→ Assigned task
Without any pictures, retype exactly the lines from the one with "続きは「日本ネット経済新聞」の新ウェブメディ" through the final line of the records.

•••••

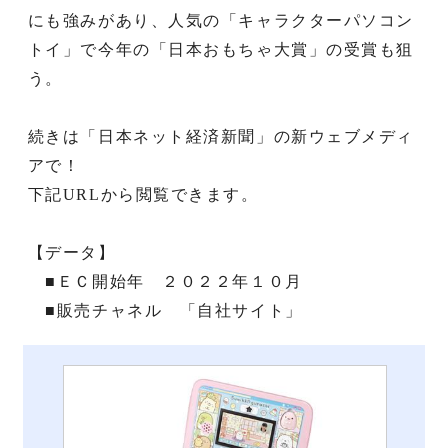
にも強みがあり、人気の「キャラクターパソコン
トイ」で今年の「日本おもちゃ大賞」の受賞も狙
う。
続きは「日本ネット経済新聞」の新ウェブメディ
アで！
下記URLから閲覧できます。
【データ】
■ＥＣ開始年 ２０２２年１０月
■販売チャネル 「自社サイト」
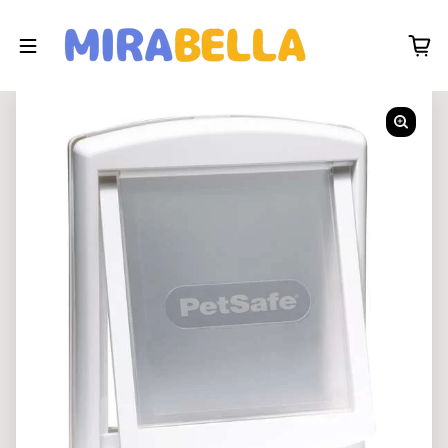
Zum Inhalt springen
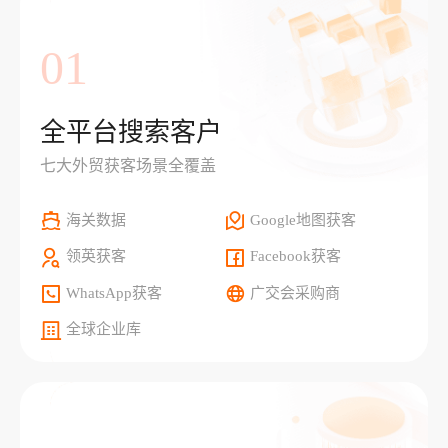
01
全平台搜索客户
七大外贸获客场景全覆盖
海关数据
Google地图获客
领英获客
Facebook获客
WhatsApp获客
广交会采购商
全球企业库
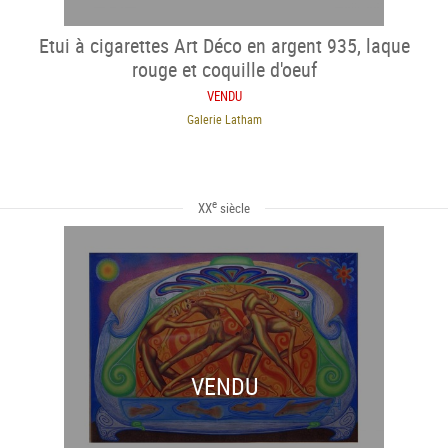
Etui à cigarettes Art Déco en argent 935, laque
rouge et coquille d'oeuf
VENDU
Galerie Latham
e
XX
siècle
VENDU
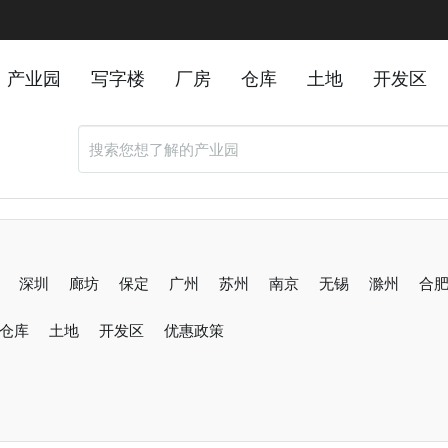
产业园
写字楼
厂房
仓库
土地
开发区
深圳
廊坊
保定
广州
苏州
南京
无锡
滁州
合
仓库
东莞
土地
烟台
开发区
佛山
优惠政策
沧州
唐山
邯郸
张家口
石家庄
邢台
聊城
沈阳
哈尔滨
长春
新乡
阜阳
重庆
绍兴
金华
舟山
肇庆
威海
南通
盐城
镇江
泰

•••••

→ The completed task
続きは「日本ネット経済新聞」の新ウェブメディ
アで！
下記URLから閲覧できます。
【データ】
■ＥＣ開始年 ２０２２年１０月
■販売チャネル 「自社サイト」
Zum Inhalt springen
01
全平台搜索客户
七大外贸获客场景全覆盖
海关数据
Google地图获客
领英获客
Facebook获客
WhatsApp获客
广交会采购商
全球企业库
Etui à cigarettes Art Déco en argent 935, laque
rouge et coquille d'oeuf
VENDU
Galerie Latham
e
XX
siècle
VENDU
产业园
写字楼
厂房
仓库
土地
开发区
深圳
廊坊
保定
广州
苏州
南京
无锡
滁州
合
仓库
东莞
土地
烟台
开发区
佛山
优惠政策
沧州
唐山
邯郸
张家口
石家庄
邢台
聊城
沈阳
哈尔滨
长春
新乡
阜阳
重庆
绍兴
金华
舟山
肇庆
威海
南通
盐城
镇江
泰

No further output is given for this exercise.